- **Your assignment**:
When you respond, restate each record exactly as it is given.

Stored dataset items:
╔══

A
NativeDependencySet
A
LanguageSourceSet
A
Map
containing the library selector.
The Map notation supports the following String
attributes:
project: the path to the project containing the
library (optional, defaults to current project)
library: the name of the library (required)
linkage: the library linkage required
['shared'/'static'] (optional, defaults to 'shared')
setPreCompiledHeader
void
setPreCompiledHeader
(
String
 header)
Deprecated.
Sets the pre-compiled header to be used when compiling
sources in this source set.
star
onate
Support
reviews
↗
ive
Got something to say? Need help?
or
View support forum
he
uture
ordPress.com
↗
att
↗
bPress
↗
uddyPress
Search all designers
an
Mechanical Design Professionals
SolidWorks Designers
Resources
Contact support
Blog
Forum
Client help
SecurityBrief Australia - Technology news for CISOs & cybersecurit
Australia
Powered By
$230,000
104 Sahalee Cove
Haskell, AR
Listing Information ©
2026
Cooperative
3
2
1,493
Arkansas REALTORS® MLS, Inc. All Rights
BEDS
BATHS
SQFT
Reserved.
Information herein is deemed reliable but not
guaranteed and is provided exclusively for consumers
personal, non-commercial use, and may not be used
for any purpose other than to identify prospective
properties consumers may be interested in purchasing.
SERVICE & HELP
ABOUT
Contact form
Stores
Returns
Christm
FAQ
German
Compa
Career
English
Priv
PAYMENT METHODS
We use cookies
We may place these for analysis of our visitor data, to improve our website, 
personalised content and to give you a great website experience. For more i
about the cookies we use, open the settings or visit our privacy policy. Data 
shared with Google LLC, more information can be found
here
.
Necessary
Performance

╚══

- **Solution to this task**:
A
NativeDependencySet
A
LanguageSourceSet
A
Map
containing the library selector.
The Map notation supports the following String
attributes:
project: the path to the project containing the
library (optional, defaults to current project)
library: the name of the library (required)
linkage: the library linkage required
['shared'/'static'] (optional, defaults to 'shared')
setPreCompiledHeader
void
setPreCompiledHeader
(
String
 header)
Deprecated.
Sets the pre-compiled header to be used when compiling
sources in this source set.
star
onate
Support
reviews
↗
ive
Got something to say? Need help?
or
View support forum
he
uture
ordPress.com
↗
att
↗
bPress
↗
uddyPress
Search all designers
an
Mechanical Design Professionals
SolidWorks Designers
Resources
Contact support
Blog
Forum
Client help
SecurityBrief Australia - Technology news for CISOs & cybersecurit
Australia
Powered By
$230,000
104 Sahalee Cove
Haskell, AR
Listing Information ©
2026
Cooperative
3
2
1,493
Arkansas REALTORS® MLS, Inc. All Rights
BEDS
BATHS
SQFT
Reserved.
Information herein is deemed reliable but not
guaranteed and is provided exclusively for consumers
personal, non-commercial use, and may not be used
for any purpose other than to identify prospective
properties consumers may be interested in purchasing.
SERVICE & HELP
ABOUT
Contact form
Stores
Returns
Christm
FAQ
German
Compa
Career
English
Priv
PAYMENT METHODS
We use cookies
We may place these for analysis of our visitor data, to improve our website, 
personalised content and to give you a great website experience. For more i
about the cookies we use, open the settings or visit our privacy policy. Data 
shared with Google LLC, more information can be found
here
.
Necessary
Performance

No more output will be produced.